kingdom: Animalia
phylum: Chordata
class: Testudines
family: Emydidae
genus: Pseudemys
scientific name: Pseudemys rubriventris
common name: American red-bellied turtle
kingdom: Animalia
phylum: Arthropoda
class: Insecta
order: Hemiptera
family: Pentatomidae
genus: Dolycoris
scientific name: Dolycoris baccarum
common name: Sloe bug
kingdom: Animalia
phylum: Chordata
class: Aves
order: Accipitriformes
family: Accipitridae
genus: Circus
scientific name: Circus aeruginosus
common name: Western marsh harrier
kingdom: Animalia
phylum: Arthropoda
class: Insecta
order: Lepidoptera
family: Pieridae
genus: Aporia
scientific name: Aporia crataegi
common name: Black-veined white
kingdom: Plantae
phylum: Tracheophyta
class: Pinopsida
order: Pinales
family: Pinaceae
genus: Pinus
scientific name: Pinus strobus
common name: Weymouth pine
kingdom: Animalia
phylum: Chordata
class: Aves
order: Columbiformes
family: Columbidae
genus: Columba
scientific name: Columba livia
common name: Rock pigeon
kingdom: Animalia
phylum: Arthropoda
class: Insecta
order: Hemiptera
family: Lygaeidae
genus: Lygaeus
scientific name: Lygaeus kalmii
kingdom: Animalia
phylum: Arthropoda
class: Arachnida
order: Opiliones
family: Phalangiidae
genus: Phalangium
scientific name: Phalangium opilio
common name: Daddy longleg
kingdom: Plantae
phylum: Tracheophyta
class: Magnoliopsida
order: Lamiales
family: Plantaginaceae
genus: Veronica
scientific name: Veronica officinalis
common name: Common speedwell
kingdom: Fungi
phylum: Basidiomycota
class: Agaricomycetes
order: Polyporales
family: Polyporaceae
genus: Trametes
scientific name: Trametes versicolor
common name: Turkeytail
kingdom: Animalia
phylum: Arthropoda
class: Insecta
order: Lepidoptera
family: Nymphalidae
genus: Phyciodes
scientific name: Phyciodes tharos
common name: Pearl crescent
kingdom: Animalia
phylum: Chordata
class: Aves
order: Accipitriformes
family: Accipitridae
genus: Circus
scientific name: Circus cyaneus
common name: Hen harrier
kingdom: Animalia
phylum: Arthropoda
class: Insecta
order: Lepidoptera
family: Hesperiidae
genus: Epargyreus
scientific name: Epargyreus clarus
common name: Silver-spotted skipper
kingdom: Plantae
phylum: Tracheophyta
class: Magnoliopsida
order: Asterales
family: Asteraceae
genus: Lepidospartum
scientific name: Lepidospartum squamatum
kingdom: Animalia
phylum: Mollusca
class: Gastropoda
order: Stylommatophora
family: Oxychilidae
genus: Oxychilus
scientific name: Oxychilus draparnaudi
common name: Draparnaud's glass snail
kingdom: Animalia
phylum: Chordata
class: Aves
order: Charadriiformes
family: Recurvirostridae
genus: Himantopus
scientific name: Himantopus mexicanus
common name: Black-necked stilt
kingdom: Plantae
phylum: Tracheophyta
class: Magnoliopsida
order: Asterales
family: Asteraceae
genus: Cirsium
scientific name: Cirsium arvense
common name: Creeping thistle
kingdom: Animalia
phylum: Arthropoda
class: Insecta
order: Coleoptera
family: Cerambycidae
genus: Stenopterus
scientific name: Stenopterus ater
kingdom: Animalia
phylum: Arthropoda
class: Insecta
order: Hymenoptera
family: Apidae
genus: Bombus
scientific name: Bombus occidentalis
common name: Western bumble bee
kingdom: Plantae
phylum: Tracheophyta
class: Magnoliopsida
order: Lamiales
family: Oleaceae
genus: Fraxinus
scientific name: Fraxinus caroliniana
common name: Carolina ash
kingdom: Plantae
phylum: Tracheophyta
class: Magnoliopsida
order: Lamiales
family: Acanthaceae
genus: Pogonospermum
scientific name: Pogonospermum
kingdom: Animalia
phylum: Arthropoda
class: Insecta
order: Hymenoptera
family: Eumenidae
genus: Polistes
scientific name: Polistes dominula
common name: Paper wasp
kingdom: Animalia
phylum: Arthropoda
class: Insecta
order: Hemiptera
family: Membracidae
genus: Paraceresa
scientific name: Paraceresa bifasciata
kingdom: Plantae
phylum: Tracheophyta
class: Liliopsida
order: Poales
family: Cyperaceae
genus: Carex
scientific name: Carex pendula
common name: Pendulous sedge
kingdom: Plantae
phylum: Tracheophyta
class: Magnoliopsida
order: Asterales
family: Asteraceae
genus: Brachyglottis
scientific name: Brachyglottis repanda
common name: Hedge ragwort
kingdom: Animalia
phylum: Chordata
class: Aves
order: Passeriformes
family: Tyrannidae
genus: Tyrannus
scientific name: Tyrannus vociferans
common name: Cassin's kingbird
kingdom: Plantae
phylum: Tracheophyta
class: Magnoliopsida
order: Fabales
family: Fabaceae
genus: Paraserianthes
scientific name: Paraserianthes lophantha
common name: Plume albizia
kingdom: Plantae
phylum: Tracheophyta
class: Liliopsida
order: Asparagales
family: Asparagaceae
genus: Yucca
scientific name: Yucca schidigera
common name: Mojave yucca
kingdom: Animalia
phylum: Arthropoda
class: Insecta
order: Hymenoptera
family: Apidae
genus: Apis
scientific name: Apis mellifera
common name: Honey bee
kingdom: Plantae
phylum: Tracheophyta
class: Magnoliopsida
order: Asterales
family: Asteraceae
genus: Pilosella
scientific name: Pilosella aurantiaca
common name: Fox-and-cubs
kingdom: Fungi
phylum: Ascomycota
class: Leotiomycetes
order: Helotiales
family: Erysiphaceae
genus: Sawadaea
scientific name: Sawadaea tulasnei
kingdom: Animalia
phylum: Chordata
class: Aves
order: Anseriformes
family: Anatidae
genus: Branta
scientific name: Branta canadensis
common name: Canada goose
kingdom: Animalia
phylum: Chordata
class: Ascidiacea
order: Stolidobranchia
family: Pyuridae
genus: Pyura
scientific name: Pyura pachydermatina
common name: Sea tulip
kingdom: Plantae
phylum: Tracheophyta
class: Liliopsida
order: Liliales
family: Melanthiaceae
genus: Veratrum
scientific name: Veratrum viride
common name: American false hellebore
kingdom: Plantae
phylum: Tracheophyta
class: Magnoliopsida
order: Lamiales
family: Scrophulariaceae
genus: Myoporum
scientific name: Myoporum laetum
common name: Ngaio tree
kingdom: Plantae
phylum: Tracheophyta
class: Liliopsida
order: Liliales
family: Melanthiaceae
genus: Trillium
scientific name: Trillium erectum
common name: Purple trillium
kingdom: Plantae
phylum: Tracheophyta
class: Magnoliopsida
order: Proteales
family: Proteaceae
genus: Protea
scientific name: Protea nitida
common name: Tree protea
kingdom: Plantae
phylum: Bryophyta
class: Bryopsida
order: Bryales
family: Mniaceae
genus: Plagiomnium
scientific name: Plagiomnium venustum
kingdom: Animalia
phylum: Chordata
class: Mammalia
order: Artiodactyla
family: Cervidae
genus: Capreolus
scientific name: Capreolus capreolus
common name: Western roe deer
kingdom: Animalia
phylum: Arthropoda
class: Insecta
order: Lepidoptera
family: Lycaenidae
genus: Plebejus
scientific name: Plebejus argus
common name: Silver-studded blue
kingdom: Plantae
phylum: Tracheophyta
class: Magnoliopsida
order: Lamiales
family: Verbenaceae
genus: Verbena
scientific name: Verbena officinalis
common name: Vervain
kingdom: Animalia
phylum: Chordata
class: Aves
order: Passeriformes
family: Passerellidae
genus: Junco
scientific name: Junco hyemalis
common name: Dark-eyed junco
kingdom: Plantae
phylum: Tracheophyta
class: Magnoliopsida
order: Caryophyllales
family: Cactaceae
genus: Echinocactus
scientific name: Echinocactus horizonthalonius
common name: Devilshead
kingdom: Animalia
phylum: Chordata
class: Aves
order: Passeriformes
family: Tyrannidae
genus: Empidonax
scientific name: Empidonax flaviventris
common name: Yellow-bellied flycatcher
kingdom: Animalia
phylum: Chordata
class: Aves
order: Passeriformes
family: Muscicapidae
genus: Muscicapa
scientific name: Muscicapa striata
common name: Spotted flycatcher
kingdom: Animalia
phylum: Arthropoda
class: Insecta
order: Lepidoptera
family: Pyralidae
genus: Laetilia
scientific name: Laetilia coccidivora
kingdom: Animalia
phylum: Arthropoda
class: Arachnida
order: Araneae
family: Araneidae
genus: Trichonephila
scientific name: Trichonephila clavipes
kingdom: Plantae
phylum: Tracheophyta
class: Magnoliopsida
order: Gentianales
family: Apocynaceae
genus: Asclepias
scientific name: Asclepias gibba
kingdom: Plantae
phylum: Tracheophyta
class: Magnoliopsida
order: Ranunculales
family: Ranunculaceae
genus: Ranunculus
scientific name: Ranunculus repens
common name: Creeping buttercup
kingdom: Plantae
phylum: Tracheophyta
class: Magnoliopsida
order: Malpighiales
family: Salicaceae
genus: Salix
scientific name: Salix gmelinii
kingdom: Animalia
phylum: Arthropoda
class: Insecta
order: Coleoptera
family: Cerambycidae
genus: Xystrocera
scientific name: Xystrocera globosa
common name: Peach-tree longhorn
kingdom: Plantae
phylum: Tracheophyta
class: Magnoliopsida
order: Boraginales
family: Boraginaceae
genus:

+++

Task brief - Format the lines as a numbered list, beginning at the start of the records and continuing through the line containing "order: Opiliones", and omit any blank lines.

Expected output -
1. kingdom: Animalia
2. phylum: Chordata
3. class: Testudines
4. family: Emydidae
5. genus: Pseudemys
6. scientific name: Pseudemys rubriventris
7. common name: American red-bellied turtle
8. kingdom: Animalia
9. phylum: Arthropoda
10. class: Insecta
11. order: Hemiptera
12. family: Pentatomidae
13. genus: Dolycoris
14. scientific name: Dolycoris baccarum
15. common name: Sloe bug
16. kingdom: Animalia
17. phylum: Chordata
18. class: Aves
19. order: Accipitriformes
20. family: Accipitridae
21. genus: Circus
22. scientific name: Circus aeruginosus
23. common name: Western marsh harrier
24. kingdom: Animalia
25. phylum: Arthropoda
26. class: Insecta
27. order: Lepidoptera
28. family: Pieridae
29. genus: Aporia
30. scientific name: Aporia crataegi
31. common name: Black-veined white
32. kingdom: Plantae
33. phylum: Tracheophyta
34. class: Pinopsida
35. order: Pinales
36. family: Pinaceae
37. genus: Pinus
38. scientific name: Pinus strobus
39. common name: Weymouth pine
40. kingdom: Animalia
41. phylum: Chordata
42. class: Aves
43. order: Columbiformes
44. family: Columbidae
45. genus: Columba
46. scientific name: Columba livia
47. common name: Rock pigeon
48. kingdom: Animalia
49. phylum: Arthropoda
50. class: Insecta
51. order: Hemiptera
52. family: Lygaeidae
53. genus: Lygaeus
54. scientific name: Lygaeus kalmii
55. kingdom: Animalia
56. phylum: Arthropoda
57. class: Arachnida
58. order: Opiliones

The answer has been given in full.